Nella lista dei "pazzi" dovrebbero convergere tutte quelle realtà di movimento, associazioni come Eurostop, partiti come il PCI e semplici cittadini che si riconoscono nei dieci punti essenziali del programma abbozzato da Je So Pazzo. Chi fosse interessato può ovviamente consultare il loro sito. Il problema però secondo alcuni non sta tanto nei contenuti, sebbene Je so Pazzo abbia dei contenuti palesemente più radicali della prima lista, ma nel fatto stesso che la sinistra si presenti divisa alle prossime elezioni, perseverando nel vecchio vizio del frazionismo e delle discriminanti identitarie, all'origine dei quali ci sarebbero convenienze particolari e rancori mai sopiti. Al di là delle intrepretazioni personali la cosa interessante sta nel significato che i due schieramenti attribuiscono a una lista di sinistra in questo preciso contesto storico/politico.

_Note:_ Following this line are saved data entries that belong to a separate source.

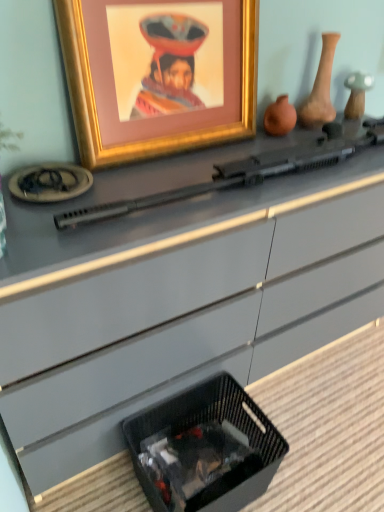
Identify the location of vacant area that lies in front of matte clay vase at upper center, which is the second vase in right-to-left order. This screenshot has width=384, height=512. click(x=280, y=148).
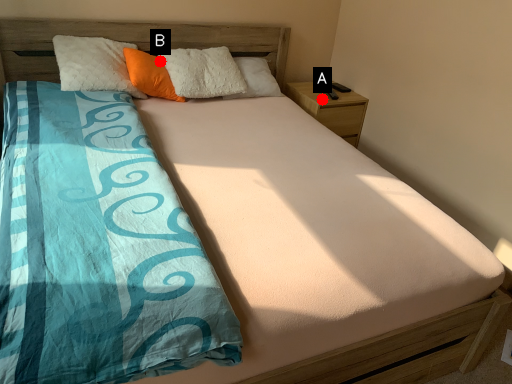
Question: Two points are circled on the image, labeled by A and B beside each circle. Among these points, which one is nearest to the camera?

Choices:
 (A) A is closer
 (B) B is closer

Answer: (B)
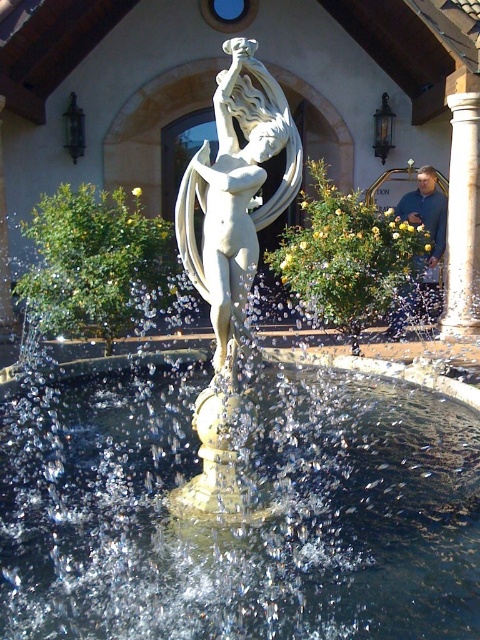
You are standing in front of the fountain and want to take a photo of the white marble statue at center. However, the clear water at center is blocking your view. Can you move to the right side to get a better shot?

The clear water at center is to the left of the white marble statue at center. Moving to the right side would allow you to position yourself away from the water obstruction, providing an unobstructed view of the white marble statue at center.

You are standing in a park and see the fountain with the clear water at center and the white marble pillar at right. Which object takes up more space in the image?

The white marble pillar at right occupies more space than the clear water at center.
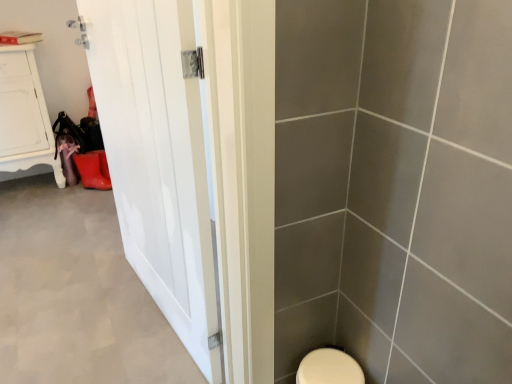
Question: From a real-world perspective, is white glossy door at left physically above white wood cabinet at upper left?

Choices:
 (A) yes
 (B) no

Answer: (A)

Question: Is white glossy door at left surrounding white wood cabinet at upper left?

Choices:
 (A) no
 (B) yes

Answer: (A)

Question: From a real-world perspective, is white glossy door at left under white wood cabinet at upper left?

Choices:
 (A) yes
 (B) no

Answer: (B)

Question: Can you confirm if white glossy door at left is wider than white wood cabinet at upper left?

Choices:
 (A) yes
 (B) no

Answer: (B)

Question: Is white glossy door at left aimed at white wood cabinet at upper left?

Choices:
 (A) no
 (B) yes

Answer: (A)

Question: Can you confirm if white glossy door at left is taller than white wood cabinet at upper left?

Choices:
 (A) yes
 (B) no

Answer: (A)

Question: Is white wood cabinet at upper left positioned in front of white matte door at left?

Choices:
 (A) yes
 (B) no

Answer: (B)

Question: Considering the relative sizes of white wood cabinet at upper left and white matte door at left in the image provided, is white wood cabinet at upper left thinner than white matte door at left?

Choices:
 (A) no
 (B) yes

Answer: (B)

Question: Is white wood cabinet at upper left facing towards white matte door at left?

Choices:
 (A) yes
 (B) no

Answer: (A)

Question: Considering the relative sizes of white wood cabinet at upper left and white matte door at left in the image provided, is white wood cabinet at upper left shorter than white matte door at left?

Choices:
 (A) yes
 (B) no

Answer: (B)

Question: Can white matte door at left be found inside white wood cabinet at upper left?

Choices:
 (A) yes
 (B) no

Answer: (B)

Question: From a real-world perspective, is white wood cabinet at upper left on white matte door at left?

Choices:
 (A) no
 (B) yes

Answer: (B)

Question: From the image's perspective, is white matte door at left on white wood cabinet at upper left?

Choices:
 (A) no
 (B) yes

Answer: (A)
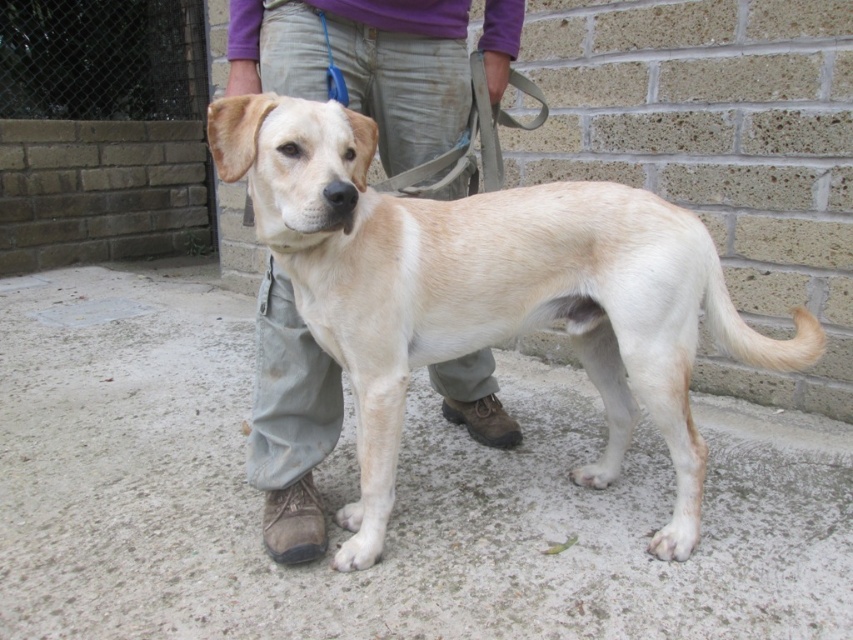
Question: Which point is farther from the camera taking this photo?

Choices:
 (A) (480, 289)
 (B) (387, 152)

Answer: (B)

Question: Is the position of light beige fur at center more distant than that of light beige pants at center?

Choices:
 (A) no
 (B) yes

Answer: (A)

Question: Is light beige fur at center thinner than light beige pants at center?

Choices:
 (A) yes
 (B) no

Answer: (B)

Question: Does light beige fur at center appear under light beige pants at center?

Choices:
 (A) yes
 (B) no

Answer: (A)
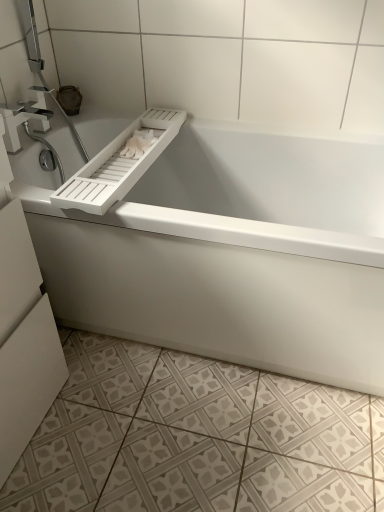
Locate an element on the screen. This screenshot has width=384, height=512. white matte bathtub at center is located at coordinates (229, 252).

Locate an element on the screen. This screenshot has width=384, height=512. white textured tile at lower center is located at coordinates (195, 438).

Measure the distance between point (x=140, y=133) and camera.

The depth of point (x=140, y=133) is 4.83 feet.

This screenshot has width=384, height=512. Describe the element at coordinates (24, 117) in the screenshot. I see `satin nickel faucet at upper left` at that location.

Locate an element on the screen. white matte bathtub at center is located at coordinates (229, 252).

What's the angular difference between white textured tile at lower center and white matte bathtub at center's facing directions?

The angular difference between white textured tile at lower center and white matte bathtub at center is 89.9 degrees.

From a real-world perspective, is white textured tile at lower center over white matte bathtub at center?

Actually, white textured tile at lower center is physically below white matte bathtub at center in the real world.

From their relative heights in the image, would you say white textured tile at lower center is taller or shorter than white matte bathtub at center?

In the image, white textured tile at lower center appears to be shorter than white matte bathtub at center.

In the image, is white textured tile at lower center positioned in front of or behind white matte bathtub at center?

white textured tile at lower center is in front of white matte bathtub at center.

In terms of width, does satin nickel faucet at upper left look wider or thinner when compared to white textured tile at lower center?

In the image, satin nickel faucet at upper left appears to be more narrow than white textured tile at lower center.

Where is `tap above the white textured tile at lower center (from a real-world perspective)`? The image size is (384, 512). tap above the white textured tile at lower center (from a real-world perspective) is located at coordinates (24, 117).

Is satin nickel faucet at upper left spatially inside white textured tile at lower center, or outside of it?

The correct answer is: outside.

Based on the photo, is satin nickel faucet at upper left in front of white textured tile at lower center?

No, it is behind white textured tile at lower center.

In the scene shown: Does white matte toilet paper at upper center come behind white textured tile at lower center?

Yes, it is behind white textured tile at lower center.

How different are the orientations of white matte toilet paper at upper center and white textured tile at lower center in degrees?

The angular difference between white matte toilet paper at upper center and white textured tile at lower center is 1.43 degrees.

From a real-world perspective, is white matte toilet paper at upper center physically located above or below white textured tile at lower center?

white matte toilet paper at upper center is above white textured tile at lower center.

In the scene shown: Considering the positions of objects white matte toilet paper at upper center and white textured tile at lower center in the image provided, who is more to the right, white matte toilet paper at upper center or white textured tile at lower center?

white textured tile at lower center.

From the picture: Considering the relative sizes of satin nickel faucet at upper left and white matte toilet paper at upper center in the image provided, is satin nickel faucet at upper left wider than white matte toilet paper at upper center?

In fact, satin nickel faucet at upper left might be narrower than white matte toilet paper at upper center.

Which is closer, (51, 116) or (124, 152)?

Point (51, 116) appears to be farther away from the viewer than point (124, 152).

How different are the orientations of satin nickel faucet at upper left and white matte toilet paper at upper center in degrees?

Per i primi, capitanati da Grasso, è prioritaria un'aggregazione la più vasta possibile di forze che prescinda dalle differenze di culture e di programma, allo scopo di garantire una rappresentanza certa e corposa alla sinistra, che non sia di pura testimonianza, rimandando al dopo elezioni la costruzione di un percorso comune. Insomma realisticamente parlando "fare con quello che c'è", lasciando perdere la sinistra dei sogni. Per i "pazzi" invece è da ritenersi prioritaria la rappresentanza di categorie escluse da logiche di potere e il dare voce a chi non ha voce, esaltando il valore della sfida politica come rifiuto del meno peggio e come primo passo verso la costruzione di un vero progetto politico alternativo. I "pazzi" sembrano destare più entusiasmo.